Jimly Asshiddiqie: Indonesia Republik, Tapi Kelakuannya Kerajaan

Jimly Asshiddiqie: Indonesia Republik, Tapi Kelakuannya Kerajaan

FOKUS POLITIK – Ketua Majelis Kehormatan Mahkamah Konstitusi (MKMK), Jimly Asshiddiqie, mengkritik fenomena politik dinasti yang marak terjadi di Indonesia. Ia menilai, Indonesia sebagai negara republik, seharusnya tidak memiliki budaya politik yang feodal dan kerajaan.

Hal itu disampaikan Jimly saat menjadi pembicara dalam Silaturahmi Kerja Nasional (Silatnas) Ikatan Cendekiawan Muslim se-Indonesia (ICMI) di Sulawesi pada Sabtu (4/11/2023). Acara tersebut juga dihadiri oleh Menteri Pertahanan, Prabowo Subianto, yang merupakan calon presiden dari Koalisi Indonesia Maju (KIM).

Jimly membandingkan Indonesia dengan Inggris, yang meskipun berbentuk kerajaan, tetapi memiliki perilaku politik yang republik. Ia mencontohkan, bagaimana raja atau ratu di Inggris tidak ikut campur dalam urusan pemerintahan, dan tidak ada praktik politik dinasti di antara anggota keluarga kerajaan.

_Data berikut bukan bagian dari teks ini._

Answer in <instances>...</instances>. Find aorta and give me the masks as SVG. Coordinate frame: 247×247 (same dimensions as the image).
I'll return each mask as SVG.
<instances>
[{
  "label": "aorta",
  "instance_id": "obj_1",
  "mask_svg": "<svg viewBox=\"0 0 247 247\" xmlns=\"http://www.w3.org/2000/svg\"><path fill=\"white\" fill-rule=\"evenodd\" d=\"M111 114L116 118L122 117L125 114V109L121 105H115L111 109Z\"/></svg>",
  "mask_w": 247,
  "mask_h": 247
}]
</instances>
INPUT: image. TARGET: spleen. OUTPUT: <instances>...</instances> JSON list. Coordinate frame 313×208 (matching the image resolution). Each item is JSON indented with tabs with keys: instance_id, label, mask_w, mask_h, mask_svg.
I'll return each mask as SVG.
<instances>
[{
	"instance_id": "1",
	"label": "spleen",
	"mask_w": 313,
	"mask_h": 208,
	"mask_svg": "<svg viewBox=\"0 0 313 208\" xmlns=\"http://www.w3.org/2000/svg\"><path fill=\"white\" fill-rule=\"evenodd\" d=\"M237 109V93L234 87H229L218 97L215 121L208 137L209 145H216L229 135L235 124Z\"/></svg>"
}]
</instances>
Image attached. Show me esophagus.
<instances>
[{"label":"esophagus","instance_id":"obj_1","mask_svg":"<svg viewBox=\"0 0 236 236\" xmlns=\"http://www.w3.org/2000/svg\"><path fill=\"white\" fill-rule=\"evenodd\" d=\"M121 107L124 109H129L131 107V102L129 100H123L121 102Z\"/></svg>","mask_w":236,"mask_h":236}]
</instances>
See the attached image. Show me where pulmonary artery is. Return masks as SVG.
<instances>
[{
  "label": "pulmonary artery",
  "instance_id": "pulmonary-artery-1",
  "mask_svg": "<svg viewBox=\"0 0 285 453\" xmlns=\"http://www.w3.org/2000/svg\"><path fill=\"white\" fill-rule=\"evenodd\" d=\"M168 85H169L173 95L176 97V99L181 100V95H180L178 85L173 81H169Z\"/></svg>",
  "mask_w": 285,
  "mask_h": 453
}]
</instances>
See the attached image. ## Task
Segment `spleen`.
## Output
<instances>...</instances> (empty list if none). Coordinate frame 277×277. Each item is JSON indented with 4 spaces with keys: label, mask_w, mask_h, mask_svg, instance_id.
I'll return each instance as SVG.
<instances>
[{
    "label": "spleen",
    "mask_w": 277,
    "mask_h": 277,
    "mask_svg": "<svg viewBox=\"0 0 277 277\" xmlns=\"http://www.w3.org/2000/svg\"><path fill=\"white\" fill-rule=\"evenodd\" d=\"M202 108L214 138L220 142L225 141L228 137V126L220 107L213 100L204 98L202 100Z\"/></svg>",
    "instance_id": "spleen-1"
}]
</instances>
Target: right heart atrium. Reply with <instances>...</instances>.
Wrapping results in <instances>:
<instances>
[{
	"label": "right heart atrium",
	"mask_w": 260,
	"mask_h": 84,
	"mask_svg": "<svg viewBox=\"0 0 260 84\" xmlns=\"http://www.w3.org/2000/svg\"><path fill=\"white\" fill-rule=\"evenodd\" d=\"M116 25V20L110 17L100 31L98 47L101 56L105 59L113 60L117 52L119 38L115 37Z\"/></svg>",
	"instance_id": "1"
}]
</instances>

“Indonesia tidak begitu saya bilang. Indonesia itu republik, tetapi kelakuannya kerajaan,” ujar Jimly, yang juga menjabat sebagai Penasihat ICMI.

Jimly mengatakan, sebagai orang berintelektual, semestinya budaya feodalisme dalam tubuh berbagai partai politik (parpol) di Indonesia perlu dilihat secara objektif dan dicarikan solusi jangka panjangnya. Ia mengkritik, bagaimana banyak parpol yang dipimpin oleh keluarga atau kerabat dekat dari pendirinya, dan tidak memberikan kesempatan kepada kader-kader muda yang berpotensi.

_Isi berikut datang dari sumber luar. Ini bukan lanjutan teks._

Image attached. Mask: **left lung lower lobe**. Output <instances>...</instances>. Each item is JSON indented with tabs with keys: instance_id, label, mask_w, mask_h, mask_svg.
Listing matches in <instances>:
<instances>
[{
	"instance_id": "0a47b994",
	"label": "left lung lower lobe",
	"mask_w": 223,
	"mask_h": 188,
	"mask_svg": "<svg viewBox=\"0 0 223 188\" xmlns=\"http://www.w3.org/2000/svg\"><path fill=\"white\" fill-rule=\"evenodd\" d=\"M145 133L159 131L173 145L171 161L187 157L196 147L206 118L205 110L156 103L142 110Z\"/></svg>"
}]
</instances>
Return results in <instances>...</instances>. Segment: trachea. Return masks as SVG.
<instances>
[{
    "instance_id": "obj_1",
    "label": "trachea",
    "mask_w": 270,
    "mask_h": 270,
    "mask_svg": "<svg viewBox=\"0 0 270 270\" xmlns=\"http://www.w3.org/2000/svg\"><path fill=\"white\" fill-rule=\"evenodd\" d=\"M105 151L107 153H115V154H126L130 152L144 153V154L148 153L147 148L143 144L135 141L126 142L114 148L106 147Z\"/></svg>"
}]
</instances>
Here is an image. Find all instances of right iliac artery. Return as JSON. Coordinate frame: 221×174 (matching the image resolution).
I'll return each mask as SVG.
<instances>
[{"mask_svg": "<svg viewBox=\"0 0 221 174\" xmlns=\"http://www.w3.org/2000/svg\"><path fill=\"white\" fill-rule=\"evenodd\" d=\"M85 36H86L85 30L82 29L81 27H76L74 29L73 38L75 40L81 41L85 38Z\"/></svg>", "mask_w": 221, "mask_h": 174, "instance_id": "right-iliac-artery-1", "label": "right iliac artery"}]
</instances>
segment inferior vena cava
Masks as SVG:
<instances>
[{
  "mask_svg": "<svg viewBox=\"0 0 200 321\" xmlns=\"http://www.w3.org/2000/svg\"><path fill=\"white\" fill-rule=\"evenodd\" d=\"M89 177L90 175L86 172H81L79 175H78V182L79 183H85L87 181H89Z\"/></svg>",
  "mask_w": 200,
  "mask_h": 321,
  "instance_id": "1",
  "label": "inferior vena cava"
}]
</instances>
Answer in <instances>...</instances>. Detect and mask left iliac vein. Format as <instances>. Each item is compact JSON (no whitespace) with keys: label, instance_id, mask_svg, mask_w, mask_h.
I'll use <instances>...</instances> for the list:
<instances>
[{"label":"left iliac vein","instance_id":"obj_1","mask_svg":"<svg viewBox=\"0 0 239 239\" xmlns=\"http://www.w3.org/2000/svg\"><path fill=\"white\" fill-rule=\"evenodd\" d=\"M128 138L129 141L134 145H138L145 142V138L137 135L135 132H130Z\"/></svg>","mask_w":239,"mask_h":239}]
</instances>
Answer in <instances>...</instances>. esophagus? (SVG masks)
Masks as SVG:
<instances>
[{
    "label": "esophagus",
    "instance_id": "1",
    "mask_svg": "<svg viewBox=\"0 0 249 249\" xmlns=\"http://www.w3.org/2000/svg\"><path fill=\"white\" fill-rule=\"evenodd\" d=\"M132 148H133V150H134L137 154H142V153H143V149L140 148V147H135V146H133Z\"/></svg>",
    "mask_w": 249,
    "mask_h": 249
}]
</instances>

“Bukan saling menyalahkan. Ini semua feodal ini. Lalu, bicara dinasti. Nah, ini (politik) dinasti semua. Tidak perlu saya sebut partainya, kalian sudah paham,” katanya.

Jimly menekankan, Indonesia harus memiliki komitmen membangun peradaban bangsa dan memodernisasi berbagai aspek, termasuk budaya politik. Ia menilai, budaya politik di Indonesia masih sangat tergantung pada figur, dan tidak memperhatikan kualitas institusi politik.

Ia pun memberikan contoh sejarah Amerika Serikat (AS) yang budaya politiknya sudah modern. Ia menyebut, bagaimana mantan Presiden Barack Obama tidak bisa mempengaruhi hasil pemilihan presiden tahun 2016, ketika ia mendukung Hillary Clinton, yang akhirnya kalah dari Donald Trump.

“(Mantan Presiden Barack) Obama kampanye untuk Hillary (Clinton), kalah. Artinya, presiden yang sudah menjabat tidak berpengaruh lagi,” kata Jimly.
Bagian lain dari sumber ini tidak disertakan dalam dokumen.